Some participants pointed out that the app feedback was not detailed enough. Adding more information to the feedback and testing its effectiveness provides a direction for future research. While we found significant differences in decision making and overall experience in decision making with and without the app, we did not find significant differences between the two feedback interfaces. Repeating the experiment with a larger sample size is likely to provide more insights about the impact of these two feedback interfaces on consumer behavior regarding nutrition information and decision making.
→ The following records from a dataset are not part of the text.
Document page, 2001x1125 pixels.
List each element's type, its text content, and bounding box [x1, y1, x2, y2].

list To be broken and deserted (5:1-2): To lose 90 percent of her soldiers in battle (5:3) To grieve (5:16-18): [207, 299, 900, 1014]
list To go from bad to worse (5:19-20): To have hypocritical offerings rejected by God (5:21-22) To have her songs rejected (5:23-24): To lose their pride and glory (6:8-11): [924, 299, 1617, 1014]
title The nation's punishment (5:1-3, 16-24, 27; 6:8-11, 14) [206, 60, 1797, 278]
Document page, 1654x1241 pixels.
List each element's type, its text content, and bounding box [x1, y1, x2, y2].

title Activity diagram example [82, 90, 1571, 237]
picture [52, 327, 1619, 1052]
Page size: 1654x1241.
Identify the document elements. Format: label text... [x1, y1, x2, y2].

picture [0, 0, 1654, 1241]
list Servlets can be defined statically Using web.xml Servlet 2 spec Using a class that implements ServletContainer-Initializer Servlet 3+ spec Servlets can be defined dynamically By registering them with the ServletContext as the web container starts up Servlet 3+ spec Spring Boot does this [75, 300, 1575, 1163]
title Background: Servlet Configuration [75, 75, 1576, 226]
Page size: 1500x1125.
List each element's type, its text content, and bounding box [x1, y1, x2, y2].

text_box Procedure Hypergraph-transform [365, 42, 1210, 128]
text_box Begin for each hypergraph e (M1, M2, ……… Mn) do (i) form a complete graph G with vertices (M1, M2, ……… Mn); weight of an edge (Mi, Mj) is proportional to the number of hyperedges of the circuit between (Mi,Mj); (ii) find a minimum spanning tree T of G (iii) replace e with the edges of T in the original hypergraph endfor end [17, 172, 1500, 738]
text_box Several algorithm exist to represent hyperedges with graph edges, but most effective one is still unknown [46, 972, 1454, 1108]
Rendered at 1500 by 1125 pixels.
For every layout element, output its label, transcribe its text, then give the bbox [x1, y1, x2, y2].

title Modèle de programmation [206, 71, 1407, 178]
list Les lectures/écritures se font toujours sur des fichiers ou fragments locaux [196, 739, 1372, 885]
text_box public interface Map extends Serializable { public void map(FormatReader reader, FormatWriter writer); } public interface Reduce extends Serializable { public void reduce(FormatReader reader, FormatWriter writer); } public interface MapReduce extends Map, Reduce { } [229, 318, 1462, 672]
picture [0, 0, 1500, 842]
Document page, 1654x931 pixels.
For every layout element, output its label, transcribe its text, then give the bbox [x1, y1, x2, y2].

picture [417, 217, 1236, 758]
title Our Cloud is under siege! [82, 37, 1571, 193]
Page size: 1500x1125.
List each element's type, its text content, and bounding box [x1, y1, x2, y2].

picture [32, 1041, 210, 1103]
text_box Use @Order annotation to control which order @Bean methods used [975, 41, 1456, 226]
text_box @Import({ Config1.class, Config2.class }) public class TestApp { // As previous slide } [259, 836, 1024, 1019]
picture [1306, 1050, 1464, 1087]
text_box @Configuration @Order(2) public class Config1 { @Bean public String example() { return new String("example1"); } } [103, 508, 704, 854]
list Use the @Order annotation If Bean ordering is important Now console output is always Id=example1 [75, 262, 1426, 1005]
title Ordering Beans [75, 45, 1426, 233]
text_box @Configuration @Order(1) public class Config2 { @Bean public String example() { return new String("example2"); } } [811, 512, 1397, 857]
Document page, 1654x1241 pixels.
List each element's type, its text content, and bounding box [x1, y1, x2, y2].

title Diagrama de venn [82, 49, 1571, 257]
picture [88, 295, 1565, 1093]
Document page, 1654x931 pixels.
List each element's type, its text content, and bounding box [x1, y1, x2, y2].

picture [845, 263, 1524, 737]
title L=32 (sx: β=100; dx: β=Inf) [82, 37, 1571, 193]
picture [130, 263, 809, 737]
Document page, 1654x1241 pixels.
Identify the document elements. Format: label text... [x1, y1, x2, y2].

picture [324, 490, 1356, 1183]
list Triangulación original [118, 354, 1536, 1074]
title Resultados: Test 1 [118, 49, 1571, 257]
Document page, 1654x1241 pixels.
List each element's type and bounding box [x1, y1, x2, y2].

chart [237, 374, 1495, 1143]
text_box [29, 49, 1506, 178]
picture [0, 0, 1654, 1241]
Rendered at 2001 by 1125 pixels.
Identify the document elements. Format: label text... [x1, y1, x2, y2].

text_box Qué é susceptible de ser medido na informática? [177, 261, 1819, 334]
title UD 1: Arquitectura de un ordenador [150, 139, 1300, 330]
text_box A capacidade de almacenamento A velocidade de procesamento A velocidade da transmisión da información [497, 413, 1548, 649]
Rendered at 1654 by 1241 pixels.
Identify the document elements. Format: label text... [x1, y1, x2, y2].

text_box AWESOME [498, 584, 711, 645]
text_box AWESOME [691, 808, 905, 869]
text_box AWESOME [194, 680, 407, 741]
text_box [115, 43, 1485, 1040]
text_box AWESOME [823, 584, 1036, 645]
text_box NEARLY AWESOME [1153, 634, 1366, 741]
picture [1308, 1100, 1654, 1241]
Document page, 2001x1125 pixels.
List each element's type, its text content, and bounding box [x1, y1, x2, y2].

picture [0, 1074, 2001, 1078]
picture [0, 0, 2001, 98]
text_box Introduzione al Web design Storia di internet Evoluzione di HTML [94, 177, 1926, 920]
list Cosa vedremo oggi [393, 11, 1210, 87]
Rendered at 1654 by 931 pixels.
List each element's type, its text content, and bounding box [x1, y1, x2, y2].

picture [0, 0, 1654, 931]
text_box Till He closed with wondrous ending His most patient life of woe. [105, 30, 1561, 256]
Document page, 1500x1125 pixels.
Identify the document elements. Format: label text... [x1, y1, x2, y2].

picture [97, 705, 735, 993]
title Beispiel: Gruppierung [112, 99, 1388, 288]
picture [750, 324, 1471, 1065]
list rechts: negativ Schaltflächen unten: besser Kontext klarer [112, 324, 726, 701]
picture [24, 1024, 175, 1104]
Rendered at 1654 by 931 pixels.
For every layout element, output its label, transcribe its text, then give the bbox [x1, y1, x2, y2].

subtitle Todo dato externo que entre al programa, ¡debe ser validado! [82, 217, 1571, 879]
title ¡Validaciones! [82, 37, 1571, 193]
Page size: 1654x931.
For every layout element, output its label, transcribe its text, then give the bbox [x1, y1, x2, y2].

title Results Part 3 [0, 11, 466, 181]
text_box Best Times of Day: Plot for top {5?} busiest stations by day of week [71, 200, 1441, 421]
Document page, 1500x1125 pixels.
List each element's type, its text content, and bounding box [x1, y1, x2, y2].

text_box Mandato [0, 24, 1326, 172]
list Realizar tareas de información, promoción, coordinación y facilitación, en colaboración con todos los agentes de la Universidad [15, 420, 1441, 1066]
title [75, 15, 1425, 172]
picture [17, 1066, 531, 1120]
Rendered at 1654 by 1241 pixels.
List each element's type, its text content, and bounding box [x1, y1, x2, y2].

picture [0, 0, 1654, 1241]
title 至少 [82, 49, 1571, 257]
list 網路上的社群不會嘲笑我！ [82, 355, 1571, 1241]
In this study, our app provided feedback based on a two-thousand calorie diet. Future studies using personalized dietary plans are needed to increase confidence in generalizability of our results. Moreover, the app was developed only for Android smartphones. More platform compatibility is required in the future for maximum consumer reach.

8 Conclusion

As one revision of official nutrition label design could take a considerable amount of time to be completely implemented, our approach of transforming the nutrition facts label in real-time with the help of augmented reality provides an effective and efficient way to keep consumers informed. No matter what the physical form of the label is, we can modify and personalize that information using the most updated government health guidelines. The use of OCR technology in our app creates a seamless experience and eliminates the dependency on a food product database. Consumers can use the app on any nutritional facts label of any product.

Our app can help consumers to make healthy decisions. Consumers seem to have little knowledge about various components of the nutrition facts labels, especially percent daily value. Research indicates that for regular consumers nutrition facts labels are confusing, complex and difficult to use. Our app scans information from nutrition labels, applies calculations based on FDA’s recommendations, and visualizes the results in an intuitive way to help consumers make healthier decisions.